▸ **TASK STATEMENT**
Say how many lines of the data contain "size", and nothing more.

▸ **RECORDS SHOWN**
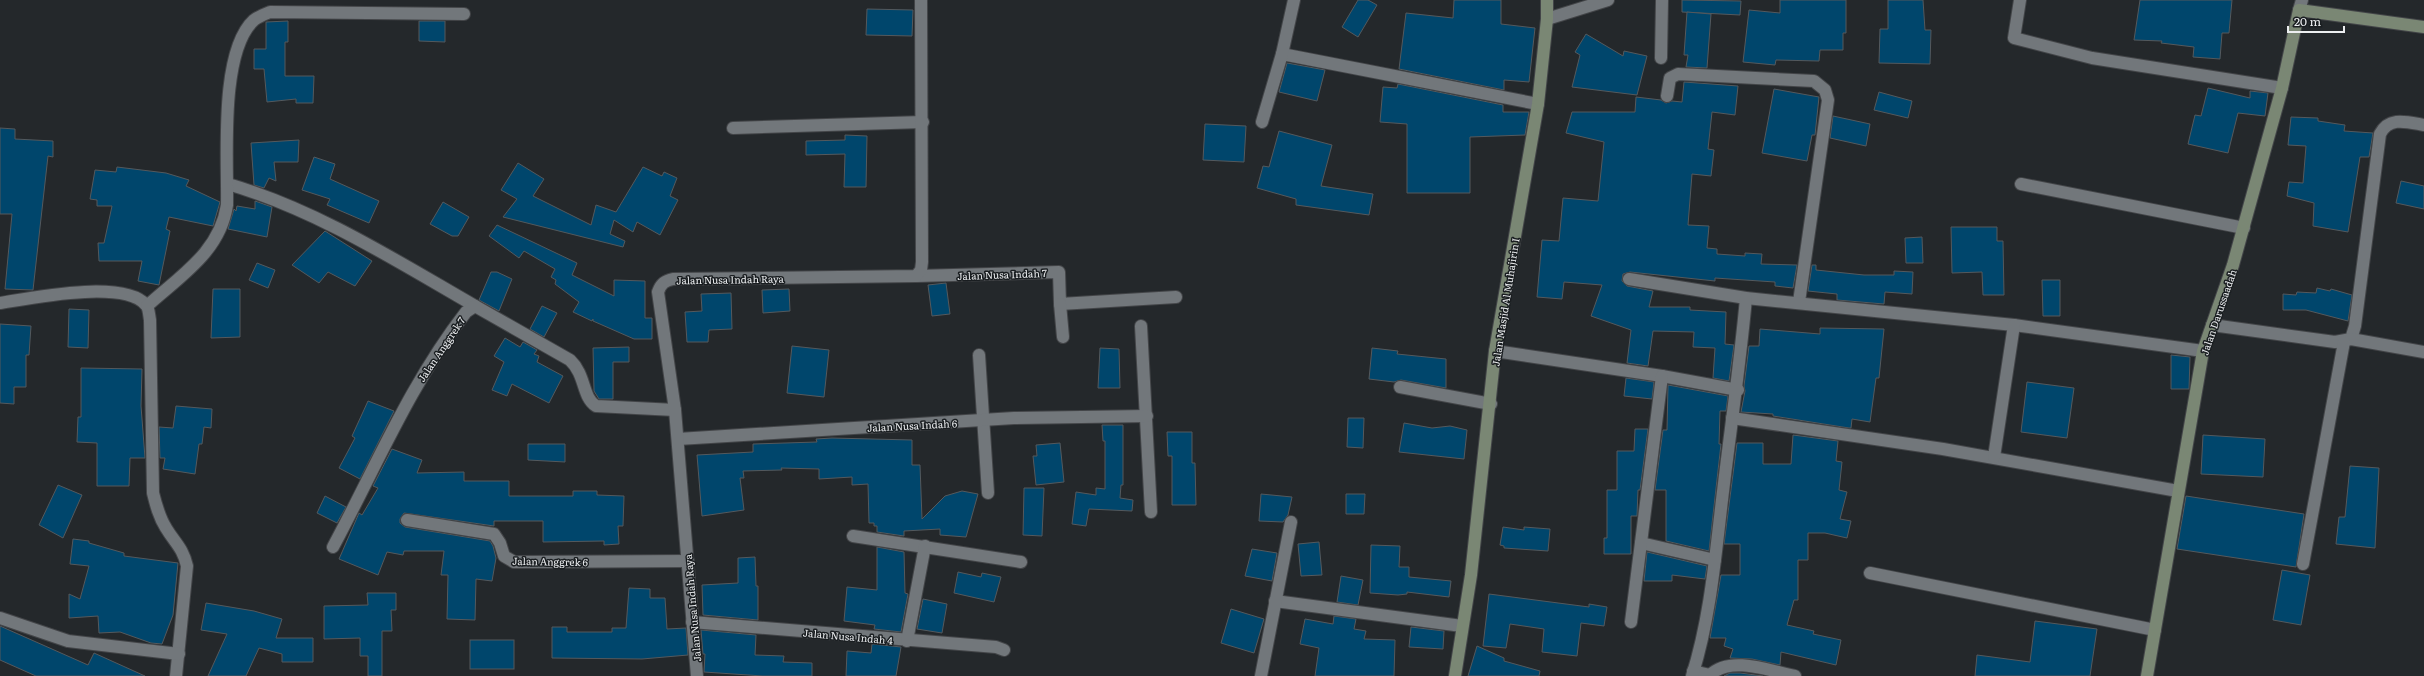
<svg xmlns="http://www.w3.org/2000/svg" width="2424" height="676" viewBox="0 0 2424 676" font-family="Literata,serif">
  <rect width="100%" height="100%" fill="#24282b"/>
  <!-- building -->
  <g fill="#00466c" stroke="#54595d">
    <polygon points="1358,0 1368,0 1377,5 1358,37 1342,27"/>
    <polygon points="1454,0 1501,0 1501,24 1535,28 1529,82 1504,80 1504,90 1399,69 1406,13 1453,18"/>
    <polygon points="1682,0 1741,1 1740,15 1682,12"/>
    <polygon points="1780,0 1846,0 1846,33 1843,33 1843,50 1820,50 1819,61 1776,60 1775,65 1743,62 1749,10 1780,13"/>
    <polygon points="1888,0 1923,0 1925,30 1931,30 1930,64 1879,63 1880,29 1888,29"/>
    <polygon points="2140,0 2232,0 2229,33 2222,33 2220,59 2193,57 2194,47 2161,43 2162,41 2134,40"/>
    <polygon points="867,9 913,10 912,36 866,35"/>
    <polygon points="1687,12 1711,14 1707,68 1686,67 1688,55 1684,55"/>
    <polygon points="288,21 288,42 285,42 285,76 314,76 313,103 296,103 296,99 267,102 264,69 254,69 254,49 266,49 266,22"/>
    <polygon points="419,21 445,21 445,42 419,41"/>
    <polygon points="1586,34 1623,56 1624,51 1647,56 1637,95 1572,87 1580,55 1575,52"/>
    <polygon points="1287,63 1325,70 1317,101 1279,92"/>
    <polygon points="1684,82 1738,86 1735,115 1712,112 1708,149 1714,150 1711,176 1692,174 1688,225 1709,226 1707,248 1717,249 1717,254 1745,256 1745,253 1762,254 1761,264 1797,265 1793,288 1775,286 1775,282 1715,278 1715,281 1630,272 1623,274 1622,281 1627,286 1653,291 1649,307 1690,307 1690,310 1726,312 1725,344 1734,345 1729,381 1713,378 1715,348 1693,347 1694,332 1653,331 1648,366 1627,363 1631,330 1591,316 1602,285 1564,282 1562,299 1537,297 1542,240 1559,241 1563,198 1598,201 1604,142 1566,133 1572,112 1635,112 1636,97 1661,100 1666,103 1672,101 1682,102"/>
    <polygon points="1398,84 1503,105 1503,112 1529,112 1525,135 1470,137 1470,193 1407,193 1407,124 1380,122 1383,87 1397,88"/>
    <polygon points="2208,88 2250,98 2250,91 2268,93 2265,116 2238,113 2228,153 2188,144 2195,115 2201,116"/>
    <polygon points="1774,89 1819,97 1815,135 1812,135 1807,161 1762,153"/>
    <polygon points="1879,92 1912,101 1908,118 1874,110"/>
    <polygon points="1833,116 1870,124 1866,146 1830,138"/>
    <polygon points="2291,117 2318,118 2318,121 2345,125 2344,131 2373,133 2369,157 2360,157 2348,232 2313,226 2314,203 2287,196 2289,182 2303,183 2306,146 2288,145"/>
    <polygon points="1205,124 1246,126 1244,162 1203,160"/>
    <polygon points="0,128 15,129 15,139 53,141 53,157 48,156 33,290 5,289 12,214 0,214"/>
    <polygon points="1279,131 1332,145 1321,186 1373,194 1369,215 1296,205 1296,199 1257,188 1263,166 1269,167"/>
    <polygon points="845,135 867,136 866,187 844,187 845,154 806,155 806,141 845,140"/>
    <polygon points="299,140 298,162 274,162 276,181 269,178 264,188 254,185 251,143"/>
    <polygon points="314,157 335,164 330,179 379,201 369,223 327,205 330,199 302,190"/>
    <polygon points="518,163 544,179 533,196 591,225 596,205 616,212 643,167 662,176 664,172 677,178 670,196 678,200 660,235 637,222 633,232 614,220 610,234 625,241 623,247 503,217 517,199 501,190"/>
    <polygon points="117,167 166,173 189,180 186,186 220,202 213,226 169,217 166,229 170,231 159,285 138,281 142,261 99,261 98,243 104,243 112,206 97,206 97,200 90,199 95,170 116,172"/>
    <polygon points="2401,181 2424,186 2424,209 2396,203"/>
    <polygon points="255,201 272,207 267,237 228,229 234,209 236,211 237,206 255,209"/>
    <polygon points="443,202 469,217 458,236 452,236 430,224"/>
    <polygon points="497,225 577,263 572,275 614,296 614,280 645,281 645,318 652,318 652,339 634,339 593,321 593,319 592,321 573,312 579,302 555,284 556,280 551,277 555,269 524,251 519,258 489,236"/>
    <polygon points="1951,227 1997,227 1997,241 2003,241 2004,295 1983,295 1982,272 1952,273"/>
    <polygon points="325,231 372,261 355,286 328,272 319,283 292,265"/>
    <polygon points="1922,237 1923,263 1906,263 1905,238"/>
    <polygon points="257,263 275,270 268,288 249,280"/>
    <polygon points="1812,265 1816,265 1816,270 1864,275 1894,275 1894,271 1913,272 1912,294 1885,292 1884,304 1837,300 1837,294 1808,291"/>
    <polygon points="491,272 497,272 512,279 499,311 479,300"/>
    <polygon points="2042,280 2060,280 2060,316 2043,316"/>
    <polygon points="946,283 950,314 932,316 928,285"/>
    <polygon points="2317,288 2330,291 2331,289 2352,295 2348,321 2306,310 2283,310 2283,294 2296,295 2297,292 2316,293"/>
    <polygon points="213,289 240,289 240,337 211,338"/>
    <polygon points="789,289 790,311 763,313 762,290"/>
    <polygon points="731,293 732,329 709,330 708,342 687,342 685,312 702,311 701,294"/>
    <polygon points="542,306 557,313 544,337 530,329"/>
    <polygon points="69,309 89,310 88,348 68,347"/>
    <polygon points="0,324 31,326 29,355 26,355 26,387 14,387 14,404 0,403"/>
    <polygon points="1820,328 1884,329 1879,378 1876,378 1870,422 1852,419 1851,428 1849,428 1773,416 1773,414 1741,412 1745,391 1744,386 1749,346 1759,346 1760,329 1820,334"/>
    <polygon points="505,338 520,347 523,342 537,350 534,354 539,356 537,362 563,376 549,403 512,384 507,396 492,390 504,362 494,356"/>
    <polygon points="792,346 829,350 824,397 787,393"/>
    <polygon points="629,347 629,362 613,362 613,399 599,399 594,391 593,348"/>
    <polygon points="1100,348 1119,349 1120,388 1098,388"/>
    <polygon points="1372,348 1398,351 1397,354 1446,359 1446,388 1401,380 1394,382 1369,379"/>
    <polygon points="2171,355 2190,357 2189,389 2171,389"/>
    <polygon points="81,368 142,369 141,406 145,458 130,458 129,486 97,486 97,443 77,442 78,417 81,417"/>
    <polygon points="1626,378 1654,382 1652,399 1624,396"/>
    <polygon points="2027,382 2074,388 2067,438 2021,432"/>
    <polygon points="1668,385 1728,396 1726,411 1720,411 1719,444 1721,444 1709,551 1666,541 1666,490 1655,490 1663,430 1667,430"/>
    <polygon points="368,401 394,411 360,479 339,468 355,438 352,436"/>
    <polygon points="176,406 212,409 211,428 204,427 202,444 199,444 195,474 163,469 165,458 160,458 159,427 173,428"/>
    <polygon points="1348,418 1364,418 1363,448 1347,447"/>
    <polygon points="1404,423 1432,428 1450,426 1467,430 1464,459 1399,452"/>
    <polygon points="1102,425 1123,425 1123,485 1121,485 1120,498 1133,500 1132,511 1089,509 1086,526 1072,524 1076,492 1096,495 1096,488 1105,489 1105,441 1103,441"/>
    <polygon points="1635,429 1648,429 1640,490 1638,490 1637,516 1631,516 1631,554 1604,554 1604,538 1607,538 1607,490 1617,490 1617,451 1634,451"/>
    <polygon points="1167,432 1192,432 1192,463 1195,463 1196,505 1172,505 1172,456 1168,456"/>
    <polygon points="1793,435 1838,441 1836,461 1842,462 1839,490 1847,492 1840,519 1851,521 1847,538 1825,533 1808,533 1808,560 1798,560 1798,600 1794,600 1787,625 1814,631 1813,634 1841,640 1836,665 1781,652 1780,665 1752,659 1730,658 1733,649 1724,646 1726,638 1710,638 1721,575 1740,575 1740,544 1724,544 1737,443 1763,443 1763,464 1791,464"/>
    <polygon points="2203,435 2265,439 2263,477 2201,474"/>
    <polygon points="832,438 912,440 912,465 920,465 922,519 945,496 962,491 978,494 966,537 940,535 940,529 904,531 904,536 877,532 877,526 874,526 874,523 869,523 868,484 852,485 852,477 819,479 819,469 781,468 782,470 743,471 744,478 740,478 744,510 702,516 697,455 753,452 753,444 817,442 816,439"/>
    <polygon points="1060,443 1064,482 1036,485 1033,456 1037,456 1036,445"/>
    <polygon points="528,444 565,444 565,462 528,460"/>
    <polygon points="392,449 422,460 417,473 464,472 464,481 509,481 509,496 573,496 573,491 597,491 597,495 624,496 623,526 618,526 619,544 604,545 604,541 543,542 543,521 494,521 494,526 404,513 400,519 400,523 405,527 490,541 493,546 496,558 492,581 476,579 475,620 447,619 448,575 441,575 444,551 404,551 403,555 387,552 378,575 339,559 359,513 362,515 378,488 373,486"/>
    <polygon points="2350,466 2379,468 2375,548 2336,544 2339,517 2345,517"/>
    <polygon points="58,485 82,495 63,538 39,525"/>
    <polygon points="1024,488 1044,488 1042,536 1023,535"/>
    <polygon points="1261,494 1292,497 1288,515 1283,522 1259,521"/>
    <polygon points="1346,494 1365,494 1364,514 1346,514"/>
    <polygon points="325,496 346,507 337,523 317,513"/>
    <polygon points="2186,496 2304,514 2296,567 2177,549"/>
    <polygon points="1503,527 1524,530 1524,527 1550,529 1548,551 1504,548 1504,546 1500,545"/>
    <polygon points="73,539 89,541 89,543 124,553 124,556 178,563 173,615 162,644 151,643 120,632 99,633 98,616 69,618 69,594 80,599 89,566 70,564"/>
    <polygon points="1319,542 1322,575 1301,576 1298,544"/>
    <polygon points="1371,545 1400,546 1399,567 1409,567 1409,577 1451,581 1449,597 1407,592 1407,594 1398,595 1370,593"/>
    <polygon points="877,547 904,552 905,593 908,594 901,632 874,629 875,625 844,621 847,587 877,590"/>
    <polygon points="1252,549 1277,553 1272,581 1245,576"/>
    <polygon points="1647,552 1707,566 1705,579 1672,575 1672,581 1644,581"/>
    <polygon points="755,557 756,586 758,586 758,620 703,615 702,585 738,583 738,558"/>
    <polygon points="2282,570 2310,575 2301,625 2273,620"/>
    <polygon points="958,572 981,577 982,573 1001,577 994,602 954,593"/>
    <polygon points="1341,576 1363,580 1358,605 1337,602"/>
    <polygon points="629,588 650,589 650,598 665,598 667,629 686,628 688,655 642,659 552,658 552,627 567,627 567,632 612,632 612,628 626,628"/>
    <polygon points="367,593 396,593 396,610 391,610 392,631 382,631 382,676 368,676 368,656 360,656 360,638 324,639 324,606 368,605"/>
    <polygon points="1489,594 1589,607 1589,604 1607,607 1604,626 1581,623 1577,656 1542,652 1544,629 1510,624 1506,648 1483,646"/>
    <polygon points="923,599 947,604 942,633 917,629"/>
    <polygon points="206,603 254,611 282,619 276,638 313,638 313,662 282,662 282,654 259,648 246,676 208,676 227,634 201,630"/>
    <polygon points="1231,609 1264,619 1254,653 1221,643"/>
    <polygon points="1334,616 1356,619 1354,629 1366,631 1364,639 1395,640 1394,676 1315,676 1319,648 1300,644 1305,619 1333,624"/>
    <polygon points="2035,621 2097,629 2090,676 1975,676 1977,655 2030,662"/>
    <polygon points="0,626 88,665 94,653 145,676 36,676 0,660"/>
    <polygon points="1411,627 1444,631 1443,649 1409,647"/>
    <polygon points="701,630 756,635 755,655 784,656 783,662 812,663 812,676 763,676 704,672 705,654 703,654"/>
    <rect x="470" y="640" width="44" height="29"/>
    <polygon points="872,644 901,647 896,676 846,676 847,651 871,653"/>
    <polygon points="1477,646 1504,658 1504,661 1540,671 1539,676 1468,676"/>
    <polygon points="1730,673 1740,673 1763,676 1724,676"/>
  </g>
  <g fill="none" stroke-linecap="round" stroke-linejoin="round">
    <!-- street casing -->
    <g stroke="#434548" stroke-width="14">
      <g id="street">
        <polyline points="2020,0 2014,38 2092,58 2282,88"/>
        <polyline points="2299,10 2302,0"/>
        <polyline points="1547,19 1608,0"/>
        <polyline points="1282,54 1538,104"/>
        <polyline points="1661,58 1662,0"/>
        <polyline points="1667,96 1670,78 1678,74 1814,81 1825,90 1828,100 1799,302"/>
        <polyline points="1262,122 1282,54 1294,0"/>
        <polyline points="733,128 923,122"/>
        <path d="M 228,184 C 317,210 395,260 475,306"/>
        <polyline points="2021,184 2244,228"/>
        <polyline points="916,276 1059,272 1060,304 1176,297"/>
        <polyline points="1629,279 1746,298 2014,325 2203,351"/>
        <path d="M 0,303 C 31,298 124,279 146,305 C 149,308 149,315 150,320 L 153,493 C 156,505 159,517 166,528 C 175,543 183,548 187,566 L 176,676"/>
        <polyline points="1060,304 1063,337"/>
        <path d="M 147,306 C 180,276 220,252 227,205 C 228,160 219,52 254,20 C 258,17 265,14 270,12 L 464,14"/>
        <path d="M 2212,325 L 2335,342 L 2351,339 L 2355,326 L 2380,134 C 2389,116 2407,122 2424,125"/>
        <polyline points="1141,326 1151,512"/>
        <polyline points="2351,339 2424,352"/>
        <polyline points="1495,351 1662,376 1738,390"/>
        <polyline points="979,355 988,493"/>
        <polyline points="1400,387 1491,404"/>
        <polyline points="1732,418 1943,449 2178,491"/>
        <polyline points="678,439 1014,418 1147,416"/>
        <polyline points="1994,457 2014,325"/>
        <polyline points="407,520 494,534 500,543 504,556 514,562 688,561"/>
        <polyline points="853,536 1021,562"/>
        <polyline points="1641,543 1715,560"/>
        <path d="M 333,547 C 376,467 410,384 466,312 L 475,306 L 570,360 C 586,375 582,397 596,406 L 675,410"/>
        <polyline points="2303,564 2344,342"/>
        <polyline points="1870,573 2155,630"/>
        <polyline points="1275,601 1462,626"/>
        <polyline points="0,618 68,641 179,654"/>
        <polyline points="692,622 996,647 1004,650"/>
        <polyline points="1631,622 1662,376"/>
        <polyline points="907,641 925,546"/>
        <path d="M 1693,671 L 1710,675 C 1731,655 1770,671 1795,676"/>
        <path d="M 697,676 L 675,410 L 658,292 C 661,283 665,281 673,279 L 916,276 L 921,270 L 922,262 L 921,0"/>
        <polyline points="1261,676 1291,522"/>
        <path d="M 1692,676 C 1710,619 1715,559 1722,500 C 1730,432 1740,365 1746,298"/>
      </g>
    </g>
    <!-- secondary casing -->
    <g stroke="#434548" stroke-width="14">
      <g id="secondary">
        <polyline points="1455,676 1471,575 1495,351 1538,104 1547,19 1547,0"/>
        <polyline points="2147,676 2203,351 2233,265 2282,88 2299,10 2424,27"/>
      </g>
    </g>
    <!-- street -->
    <use href="#street" stroke="#72777b" stroke-width="12"/>
    <!-- secondary -->
    <use href="#secondary" stroke="#7a8774" stroke-width="12"/>
  </g>
  <g text-anchor="middle" dominant-baseline="central" stroke-width="3" stroke-linejoin="round" paint-order="stroke">
    <!-- street labels -->
    <g font-size="10" fill="#eceef0" stroke="#1a1e21">
      <text transform="translate(1002 274) rotate(-2)">Jalan Nusa Indah 7</text>
      <text transform="translate(730 279) rotate(-1)">Jalan Nusa Indah Raya</text>
      <text transform="translate(1505 302) rotate(-81)">Jalan Masjid Al Muhajirin I</text>
      <text transform="translate(2218 312) rotate(-71)">Jalan Darussaadah</text>
      <text transform="translate(441 349) rotate(-56)">Jalan Anggrek 7</text>
      <text transform="translate(912 425) rotate(-3)">Jalan Nusa Indah 6</text>
      <text transform="translate(550 561) rotate(1)">Jalan Anggrek 6</text>
      <text transform="translate(692 608) rotate(-95)">Jalan Nusa Indah Raya</text>
      <text transform="translate(848 636) rotate(5)">Jalan Nusa Indah 4</text>
    </g>
  </g>
  <!-- scale -->
  <path d="M2288 26v6h56v-6" fill="none" stroke="#eceef0" stroke-width="2"/>
  <text x="2294" y="26" font-size="12" fill="#eceef0" stroke="#1a1e21" stroke-width="3" paint-order="stroke">20 m</text>
</svg>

▸ **RESPONSE AREA**
2